**What to do**
Each line of the data below that carries the word "Старлайн" needs to be copied.

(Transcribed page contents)
=== Section Start ===

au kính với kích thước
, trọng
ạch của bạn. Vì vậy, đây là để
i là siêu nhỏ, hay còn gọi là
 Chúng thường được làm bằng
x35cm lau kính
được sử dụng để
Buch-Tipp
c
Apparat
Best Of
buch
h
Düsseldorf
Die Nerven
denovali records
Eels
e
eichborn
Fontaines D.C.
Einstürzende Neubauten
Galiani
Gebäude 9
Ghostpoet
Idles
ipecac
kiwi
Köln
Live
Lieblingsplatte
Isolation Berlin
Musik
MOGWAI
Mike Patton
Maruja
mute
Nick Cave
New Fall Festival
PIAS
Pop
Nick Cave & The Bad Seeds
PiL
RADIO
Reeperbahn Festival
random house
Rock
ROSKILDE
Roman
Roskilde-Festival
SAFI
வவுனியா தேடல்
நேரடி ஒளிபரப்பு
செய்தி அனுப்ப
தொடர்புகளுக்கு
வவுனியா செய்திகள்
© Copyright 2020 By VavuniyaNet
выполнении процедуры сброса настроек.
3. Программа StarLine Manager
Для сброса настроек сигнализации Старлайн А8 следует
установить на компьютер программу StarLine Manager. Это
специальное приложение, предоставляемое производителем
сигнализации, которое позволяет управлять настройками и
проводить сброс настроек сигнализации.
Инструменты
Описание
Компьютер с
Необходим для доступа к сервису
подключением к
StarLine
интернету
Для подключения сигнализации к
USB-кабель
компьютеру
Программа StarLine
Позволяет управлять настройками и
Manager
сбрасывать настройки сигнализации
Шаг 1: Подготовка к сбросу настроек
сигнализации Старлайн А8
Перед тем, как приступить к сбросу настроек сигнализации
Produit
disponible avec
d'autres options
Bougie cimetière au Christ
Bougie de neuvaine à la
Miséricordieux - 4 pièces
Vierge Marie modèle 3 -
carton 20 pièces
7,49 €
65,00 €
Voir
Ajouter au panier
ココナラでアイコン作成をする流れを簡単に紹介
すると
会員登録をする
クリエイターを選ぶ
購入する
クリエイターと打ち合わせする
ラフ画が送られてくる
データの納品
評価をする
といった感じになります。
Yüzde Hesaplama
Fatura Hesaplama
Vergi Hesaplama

=== Section End ===

**Exercise result**
Для сброса настроек сигнализации Старлайн А8 следует
сигнализации Старлайн А8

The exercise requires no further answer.